All 2 entries tagged Image
November 03, 2006
Carrying on from the post where the blob algorithm was implemented, I’ve taken the process a few steps further. A canny operator is used on the original image, which returns a monochrome contour image showing edges within the picture. When I first researched into the canny operator I found the original paper which describes how and why the algorithm works but it was around 150 pages long! For this reason, I’ve nicked a class that was written by someone else on the Sun forums, which performs the canny operations on the image.
The end goal was to use the blob image as a mask on the contour image to filter out the area of the picture that was interesting – the person. The problem is that the blob generated is generally inside the outside edges of the person. For this reason, the blob image had to be dilated to make sure the mask was big enough to engulf the contour of the person. This was simply done by turning each matching pixel in the blob to a square of pixels.
To aid in eliminating noise from the background in the picture I limited the mask area to a region of interest (ROI). This was done by calculating the centroid of the matching pixels, and then using 2x the standard deviation of the euclidean distance of all matching pixels to draw the ROI. The final step to creating the mask was to add a smaller square to the top of the ROI square directly above the centroid which (hopefully!) captures the position of the head.

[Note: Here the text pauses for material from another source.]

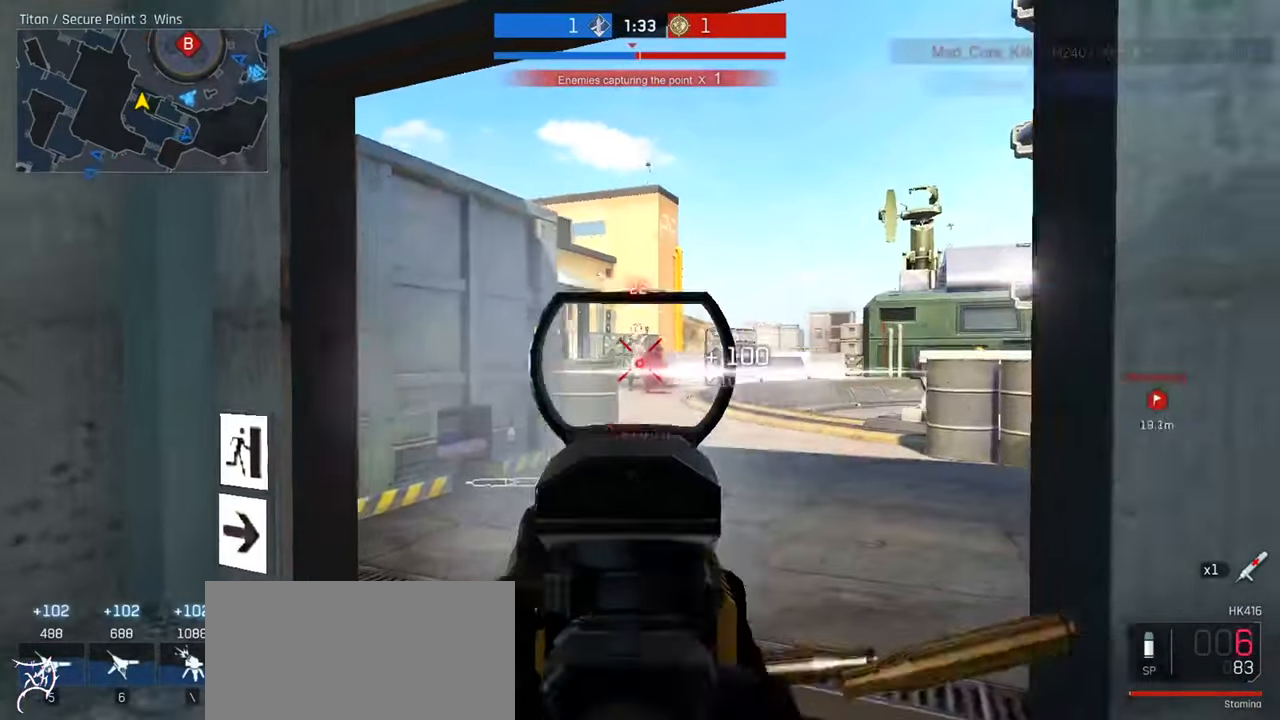
{"keys": ["a", "s"], "mouse": [], "events": [[33, "a", "down"], [33, "d", "up"], [100, "w", "down"], [133, "mouse_left", "up"], [167, "mouse_right", "up"], [167, "r", "down"], [300, "r", "up"], [300, "w", "up"], [400, "s", "down"]]}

When masking the contour image with the mask blob, we get a model of the person which can be compared to the contour image in the next frame of a video stream. Below are a series of pictures representing the stages I’ve described.
The next step is to apply this image processor to a series of frames captured from a video stream and then do some motion tracking based on the contour lines.
October 31, 2006
I’ve started coding a mock up of the algorithm using Java (simply because it’s so easy using Java!) and have implemented the portion where the target colour is chosen. The idea is that during the robots startup phase, the person stands centrally to the robot wearing a plain T-Shirt that doesn’t have the same colours as the background. This initial colour is the colour the robot will use as part of its blob recognition to track the person.
Currently the code will take in a picture of someone standing central in the image. Using our models: Chris, Anthony and me, and my wonderous phone camera skills, the program analyses each pixel in the image systematically and turns the pixel white if there’s a hit, and black if it’s a miss. This is done with some basic statistical comparisons but not before every colour is normalised so that is completely discards any information regarding the intensity of the colours. This means that even if the lighting is very very dark, it is still able to know what colour it is. An averaging filter is then applied on the binary image to calculate the position of the person. This will discard any isolated pixels in the resultant image, therefore eliminating noise. Below are three of the pictures I’ve used and the binary image produced after applying the program. The intersection of the green lines indicate the centroid of the main blob, indicating the calculated position of the person.